• **DOCUMENT**

Retention remained exceptional (98.4%), and net new funded accounts rose 8% YoY, reinforcing the platform’s stickiness even amid macro volatility. Management expects marketing as a percent of revenue to decline as scale builds, pointing to future operating leverage.

Executive Commentary

"Increasingly the question is not how a human interacts with a trading platform but how an AI agent does... the brokerage platform best positioned for the future is the one with the most complete, most reliable, and most developer-friendly execution and custody infrastructure. That is the platform we are deliberately building to position Webull as the industry leader."

Anthony Denier, Group President & U.S. CEO

"Adjusted operating expenses increased 64% year over year, again, mostly driven by marketing and branding investments. Excluding those expenses, our cost base remains well managed... as revenue continues to grow, we are confident that we will be able to scale expenses at a slower rate over time."

H.C. Wang, Group CFO

Strategic Positioning

1. Institutional and B2B Acceleration

Institutional order flow now represents nearly 10% of equity volume, up sharply from prior quarters. The onboarding of nearly 200 institutional clients, including Merits, B2B infrastructure investments, and the approval of a US self-clearing license, position Webull to capture wallet share as institutions seek agile, API-first execution partners. The self-clearing capability, expected to go live by year-end, will reduce clearing costs and enable more competitive pricing for B2B clients.

2. Active Trader and AI-Driven Product Innovation

Webull’s product roadmap is tightly focused on the active trader segment, with AI features like Vega Analyst and Portfolio Blueprint enabling personalized research and one-click portfolio construction. The upcoming AI Portfolio and agentic trading tools will further differentiate the platform as regulatory changes (notably the pattern day trader rule removal) unlock new engagement and consolidation opportunities among active retail clients.

3. Global Expansion and Regulatory Agility

International growth is a core pillar, with recent regulatory approvals enabling expansion across the entire European Economic Area and deepening presence in APAC. Zero-commission launches in Hong Kong, Singapore, and other markets, plus new offerings like WeBull Connect (for advisors) and TrustLink (for trustees), extend the platform’s reach and addressable market. Management’s readiness for regulatory shifts, such as the PDT rule change, gives Webull a first-mover advantage over legacy brokers.

4. Marketing Investment and Brand Strategy

Heavy marketing spend, including sports sponsorships and global campaigns, is driving user acquisition and asset inflows. While this compresses margins in the near term, the strategy is to build scale and brand equity, particularly in priority markets. Management expects marketing as a percent of revenue to decline over time as growth compounds.

Data extracted from a collection:
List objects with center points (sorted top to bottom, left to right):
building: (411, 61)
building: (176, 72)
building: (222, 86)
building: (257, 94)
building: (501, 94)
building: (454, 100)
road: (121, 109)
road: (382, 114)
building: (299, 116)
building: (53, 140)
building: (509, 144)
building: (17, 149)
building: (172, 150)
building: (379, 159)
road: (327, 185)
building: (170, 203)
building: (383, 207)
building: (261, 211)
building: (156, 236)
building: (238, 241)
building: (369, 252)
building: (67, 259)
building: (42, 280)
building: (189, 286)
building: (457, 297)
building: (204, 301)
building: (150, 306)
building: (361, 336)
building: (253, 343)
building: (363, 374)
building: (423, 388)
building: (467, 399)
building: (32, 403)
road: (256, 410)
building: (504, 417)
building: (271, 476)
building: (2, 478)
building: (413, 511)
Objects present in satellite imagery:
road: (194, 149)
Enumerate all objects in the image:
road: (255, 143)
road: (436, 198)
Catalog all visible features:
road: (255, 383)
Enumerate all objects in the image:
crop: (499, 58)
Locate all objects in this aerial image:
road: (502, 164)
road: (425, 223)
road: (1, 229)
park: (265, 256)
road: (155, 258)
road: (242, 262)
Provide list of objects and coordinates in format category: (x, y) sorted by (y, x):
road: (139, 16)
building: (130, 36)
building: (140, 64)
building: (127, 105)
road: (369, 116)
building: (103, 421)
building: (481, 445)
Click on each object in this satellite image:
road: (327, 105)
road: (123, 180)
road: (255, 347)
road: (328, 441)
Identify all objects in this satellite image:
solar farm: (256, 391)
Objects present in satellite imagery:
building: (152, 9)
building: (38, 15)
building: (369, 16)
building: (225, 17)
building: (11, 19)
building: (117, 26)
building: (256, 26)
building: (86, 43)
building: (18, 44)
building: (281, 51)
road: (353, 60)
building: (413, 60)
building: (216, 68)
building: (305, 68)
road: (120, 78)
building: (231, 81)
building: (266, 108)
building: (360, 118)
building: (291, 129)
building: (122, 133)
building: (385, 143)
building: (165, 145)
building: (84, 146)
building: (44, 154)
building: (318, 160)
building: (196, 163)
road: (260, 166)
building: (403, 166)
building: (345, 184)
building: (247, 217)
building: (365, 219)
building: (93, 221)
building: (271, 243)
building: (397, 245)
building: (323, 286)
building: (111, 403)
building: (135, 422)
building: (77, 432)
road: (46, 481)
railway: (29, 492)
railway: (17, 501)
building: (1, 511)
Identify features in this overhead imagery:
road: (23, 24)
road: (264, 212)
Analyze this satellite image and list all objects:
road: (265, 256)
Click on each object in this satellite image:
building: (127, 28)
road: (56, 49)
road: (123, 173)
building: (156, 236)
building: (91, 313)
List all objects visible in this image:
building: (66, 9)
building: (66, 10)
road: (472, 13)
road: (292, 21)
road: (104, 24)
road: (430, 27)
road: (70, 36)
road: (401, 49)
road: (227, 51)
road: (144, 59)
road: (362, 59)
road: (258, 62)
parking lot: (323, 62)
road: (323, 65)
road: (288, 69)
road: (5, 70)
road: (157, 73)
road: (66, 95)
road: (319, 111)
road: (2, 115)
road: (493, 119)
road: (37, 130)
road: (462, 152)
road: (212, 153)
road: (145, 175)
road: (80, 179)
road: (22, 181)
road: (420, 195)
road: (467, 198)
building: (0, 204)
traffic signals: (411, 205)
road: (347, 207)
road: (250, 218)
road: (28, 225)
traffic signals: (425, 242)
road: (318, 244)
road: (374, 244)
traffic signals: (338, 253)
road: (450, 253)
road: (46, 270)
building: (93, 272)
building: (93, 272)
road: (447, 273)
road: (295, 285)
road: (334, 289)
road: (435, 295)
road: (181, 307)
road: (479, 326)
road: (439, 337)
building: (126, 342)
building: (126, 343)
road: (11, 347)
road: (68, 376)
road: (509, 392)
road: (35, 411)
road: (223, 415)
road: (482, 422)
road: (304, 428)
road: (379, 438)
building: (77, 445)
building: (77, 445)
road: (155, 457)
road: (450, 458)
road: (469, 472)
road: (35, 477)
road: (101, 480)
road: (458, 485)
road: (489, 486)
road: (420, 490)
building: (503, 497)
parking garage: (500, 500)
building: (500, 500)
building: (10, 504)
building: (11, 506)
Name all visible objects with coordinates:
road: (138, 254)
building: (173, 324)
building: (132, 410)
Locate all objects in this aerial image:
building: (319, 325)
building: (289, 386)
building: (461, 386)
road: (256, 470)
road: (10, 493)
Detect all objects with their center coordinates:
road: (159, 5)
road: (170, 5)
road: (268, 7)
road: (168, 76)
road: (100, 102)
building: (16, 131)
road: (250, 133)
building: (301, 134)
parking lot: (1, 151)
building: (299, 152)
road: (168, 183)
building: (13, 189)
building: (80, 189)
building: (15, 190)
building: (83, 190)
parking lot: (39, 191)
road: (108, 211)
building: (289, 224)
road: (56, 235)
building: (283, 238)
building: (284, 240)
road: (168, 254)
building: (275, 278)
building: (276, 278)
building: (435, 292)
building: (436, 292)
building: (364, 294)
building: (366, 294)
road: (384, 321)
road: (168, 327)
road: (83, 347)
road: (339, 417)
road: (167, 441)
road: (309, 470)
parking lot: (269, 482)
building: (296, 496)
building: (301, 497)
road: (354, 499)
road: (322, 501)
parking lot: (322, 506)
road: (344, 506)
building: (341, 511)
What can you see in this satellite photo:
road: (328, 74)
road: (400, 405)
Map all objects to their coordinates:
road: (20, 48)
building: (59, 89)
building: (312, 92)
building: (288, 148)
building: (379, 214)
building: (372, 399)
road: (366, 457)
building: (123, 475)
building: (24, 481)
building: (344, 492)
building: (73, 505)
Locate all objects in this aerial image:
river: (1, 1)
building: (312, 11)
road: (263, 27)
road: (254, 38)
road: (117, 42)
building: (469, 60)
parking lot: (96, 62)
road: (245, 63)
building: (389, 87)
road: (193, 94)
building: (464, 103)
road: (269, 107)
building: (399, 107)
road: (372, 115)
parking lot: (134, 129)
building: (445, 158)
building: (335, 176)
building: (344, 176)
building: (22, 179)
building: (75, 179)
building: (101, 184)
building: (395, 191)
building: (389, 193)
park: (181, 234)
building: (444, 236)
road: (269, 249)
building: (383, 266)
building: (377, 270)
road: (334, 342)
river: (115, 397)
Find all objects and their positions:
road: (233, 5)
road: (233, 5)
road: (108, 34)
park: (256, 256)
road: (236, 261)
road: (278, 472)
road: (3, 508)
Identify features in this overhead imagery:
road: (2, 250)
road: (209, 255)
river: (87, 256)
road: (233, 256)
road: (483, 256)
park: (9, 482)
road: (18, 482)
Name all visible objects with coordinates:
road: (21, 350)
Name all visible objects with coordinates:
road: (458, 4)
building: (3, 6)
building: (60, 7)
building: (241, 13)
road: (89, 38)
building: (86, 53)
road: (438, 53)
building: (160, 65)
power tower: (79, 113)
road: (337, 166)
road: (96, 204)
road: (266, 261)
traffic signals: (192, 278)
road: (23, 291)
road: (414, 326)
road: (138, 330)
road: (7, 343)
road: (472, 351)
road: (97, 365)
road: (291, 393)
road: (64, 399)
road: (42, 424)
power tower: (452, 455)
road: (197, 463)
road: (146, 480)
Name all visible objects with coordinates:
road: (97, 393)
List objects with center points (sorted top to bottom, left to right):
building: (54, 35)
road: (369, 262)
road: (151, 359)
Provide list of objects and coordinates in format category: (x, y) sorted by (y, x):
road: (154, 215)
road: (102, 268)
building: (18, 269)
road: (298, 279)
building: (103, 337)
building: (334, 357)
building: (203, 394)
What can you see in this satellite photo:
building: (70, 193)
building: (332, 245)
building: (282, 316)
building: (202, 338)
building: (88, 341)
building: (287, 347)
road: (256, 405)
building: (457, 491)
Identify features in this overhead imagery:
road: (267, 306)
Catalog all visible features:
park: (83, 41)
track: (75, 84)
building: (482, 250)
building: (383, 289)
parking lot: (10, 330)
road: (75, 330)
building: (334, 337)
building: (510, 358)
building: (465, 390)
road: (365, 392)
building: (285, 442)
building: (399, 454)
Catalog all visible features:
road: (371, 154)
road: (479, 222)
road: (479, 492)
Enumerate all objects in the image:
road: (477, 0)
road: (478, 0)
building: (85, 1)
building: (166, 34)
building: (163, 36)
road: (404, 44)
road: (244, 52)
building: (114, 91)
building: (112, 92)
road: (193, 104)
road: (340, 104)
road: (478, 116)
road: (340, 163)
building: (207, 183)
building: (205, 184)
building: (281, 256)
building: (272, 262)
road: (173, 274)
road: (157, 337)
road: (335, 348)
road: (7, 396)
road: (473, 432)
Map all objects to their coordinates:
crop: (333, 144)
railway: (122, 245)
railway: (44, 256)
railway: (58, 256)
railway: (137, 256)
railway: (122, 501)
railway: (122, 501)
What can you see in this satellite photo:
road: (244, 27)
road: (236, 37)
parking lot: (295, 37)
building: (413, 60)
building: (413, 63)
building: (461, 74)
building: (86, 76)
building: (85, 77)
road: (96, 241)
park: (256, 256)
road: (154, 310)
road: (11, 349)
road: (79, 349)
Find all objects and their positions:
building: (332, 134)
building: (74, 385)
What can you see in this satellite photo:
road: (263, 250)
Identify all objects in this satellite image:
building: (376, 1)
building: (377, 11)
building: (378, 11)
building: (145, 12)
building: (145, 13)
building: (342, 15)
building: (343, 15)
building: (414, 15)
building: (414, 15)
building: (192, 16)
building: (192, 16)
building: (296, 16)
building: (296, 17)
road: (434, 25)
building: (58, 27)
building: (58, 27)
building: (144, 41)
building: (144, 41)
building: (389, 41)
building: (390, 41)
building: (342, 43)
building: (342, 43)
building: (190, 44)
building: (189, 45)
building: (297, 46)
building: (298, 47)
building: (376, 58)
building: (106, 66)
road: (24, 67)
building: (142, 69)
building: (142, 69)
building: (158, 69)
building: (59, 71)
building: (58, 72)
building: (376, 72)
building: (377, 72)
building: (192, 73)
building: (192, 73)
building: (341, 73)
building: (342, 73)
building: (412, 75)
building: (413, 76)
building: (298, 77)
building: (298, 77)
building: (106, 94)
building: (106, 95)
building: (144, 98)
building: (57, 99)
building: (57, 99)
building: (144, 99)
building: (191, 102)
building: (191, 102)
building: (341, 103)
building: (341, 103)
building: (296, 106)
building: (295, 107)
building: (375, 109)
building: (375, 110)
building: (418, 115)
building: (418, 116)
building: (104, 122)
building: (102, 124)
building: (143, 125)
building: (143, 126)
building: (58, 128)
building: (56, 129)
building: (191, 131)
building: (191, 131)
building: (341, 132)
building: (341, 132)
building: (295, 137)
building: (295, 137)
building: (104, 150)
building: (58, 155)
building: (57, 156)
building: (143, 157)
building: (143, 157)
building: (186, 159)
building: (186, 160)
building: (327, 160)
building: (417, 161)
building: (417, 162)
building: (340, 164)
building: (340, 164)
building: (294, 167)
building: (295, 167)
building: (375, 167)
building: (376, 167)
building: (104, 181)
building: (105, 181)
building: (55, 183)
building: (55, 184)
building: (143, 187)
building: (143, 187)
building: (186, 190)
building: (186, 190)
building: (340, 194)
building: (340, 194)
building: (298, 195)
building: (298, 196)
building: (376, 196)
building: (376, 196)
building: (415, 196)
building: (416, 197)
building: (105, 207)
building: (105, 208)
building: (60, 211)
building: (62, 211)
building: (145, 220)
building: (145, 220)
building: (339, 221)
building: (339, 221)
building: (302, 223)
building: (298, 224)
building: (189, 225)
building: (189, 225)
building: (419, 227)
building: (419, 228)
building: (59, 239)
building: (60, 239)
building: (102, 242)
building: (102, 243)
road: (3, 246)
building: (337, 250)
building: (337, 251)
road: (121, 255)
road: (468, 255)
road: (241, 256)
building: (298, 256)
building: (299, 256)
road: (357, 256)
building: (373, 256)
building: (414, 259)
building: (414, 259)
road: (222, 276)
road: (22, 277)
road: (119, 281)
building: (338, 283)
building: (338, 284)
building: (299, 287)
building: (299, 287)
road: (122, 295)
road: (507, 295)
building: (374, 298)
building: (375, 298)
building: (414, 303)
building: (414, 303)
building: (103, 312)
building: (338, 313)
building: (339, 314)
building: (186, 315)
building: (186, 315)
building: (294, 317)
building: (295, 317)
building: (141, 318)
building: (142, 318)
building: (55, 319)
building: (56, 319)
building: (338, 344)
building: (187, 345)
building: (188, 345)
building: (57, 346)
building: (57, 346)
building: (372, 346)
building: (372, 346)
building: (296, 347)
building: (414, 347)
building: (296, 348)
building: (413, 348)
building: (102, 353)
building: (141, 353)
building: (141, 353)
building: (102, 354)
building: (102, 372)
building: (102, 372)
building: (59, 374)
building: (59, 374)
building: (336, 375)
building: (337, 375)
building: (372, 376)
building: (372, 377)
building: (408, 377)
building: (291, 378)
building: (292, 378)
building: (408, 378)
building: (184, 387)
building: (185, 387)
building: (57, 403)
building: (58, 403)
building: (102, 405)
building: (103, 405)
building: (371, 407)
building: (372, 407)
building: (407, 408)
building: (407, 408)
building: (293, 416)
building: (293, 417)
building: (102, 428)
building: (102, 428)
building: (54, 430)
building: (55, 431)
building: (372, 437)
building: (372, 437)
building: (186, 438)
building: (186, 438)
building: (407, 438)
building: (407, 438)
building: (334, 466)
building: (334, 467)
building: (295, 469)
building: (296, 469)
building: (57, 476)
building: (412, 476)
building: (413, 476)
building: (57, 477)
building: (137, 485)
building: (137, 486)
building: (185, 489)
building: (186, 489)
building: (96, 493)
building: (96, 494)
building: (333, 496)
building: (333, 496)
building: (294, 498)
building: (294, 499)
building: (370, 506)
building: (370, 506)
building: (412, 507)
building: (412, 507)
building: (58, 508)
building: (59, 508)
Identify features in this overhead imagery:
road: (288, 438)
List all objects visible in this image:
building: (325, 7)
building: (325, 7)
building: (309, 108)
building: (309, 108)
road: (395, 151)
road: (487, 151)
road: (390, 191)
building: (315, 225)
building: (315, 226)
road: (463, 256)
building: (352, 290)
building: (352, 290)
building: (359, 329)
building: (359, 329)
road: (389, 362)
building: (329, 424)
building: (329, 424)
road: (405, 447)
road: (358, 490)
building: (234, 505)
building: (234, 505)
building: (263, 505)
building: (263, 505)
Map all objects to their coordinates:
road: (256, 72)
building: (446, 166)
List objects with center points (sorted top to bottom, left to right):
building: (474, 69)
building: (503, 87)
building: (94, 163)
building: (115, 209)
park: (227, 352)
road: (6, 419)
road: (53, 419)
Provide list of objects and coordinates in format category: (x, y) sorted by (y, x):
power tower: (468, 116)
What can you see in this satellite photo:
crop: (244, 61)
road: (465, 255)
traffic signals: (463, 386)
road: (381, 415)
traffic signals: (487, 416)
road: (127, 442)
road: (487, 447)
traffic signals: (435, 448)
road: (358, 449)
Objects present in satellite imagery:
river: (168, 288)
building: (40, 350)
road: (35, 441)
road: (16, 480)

• **INSTRUCTIONS**
a - Return the passage of the Webull summary starting with "Heavy marketing spend, including" and going on through "as growth compounds.", copied word for word.
b - According to the Webull summary, what share of equity volume does institutional order flow now represent?
c - Using the Webull summary, explain in one to three sentences how the self-clearing capability is expected to benefit B2B clients.

• **RESPONSES BY TASK**
a -
Heavy marketing spend, including sports sponsorships and global campaigns, is driving user acquisition and asset inflows. While this compresses margins in the near term, the strategy is to build scale and brand equity, particularly in priority markets. Management expects marketing as a percent of revenue to decline over time as growth compounds.

b - Nearly 10%.

c - The self-clearing capability is expected to go live by year-end and will reduce clearing costs. Those lower costs will let Webull offer more competitive pricing to B2B clients.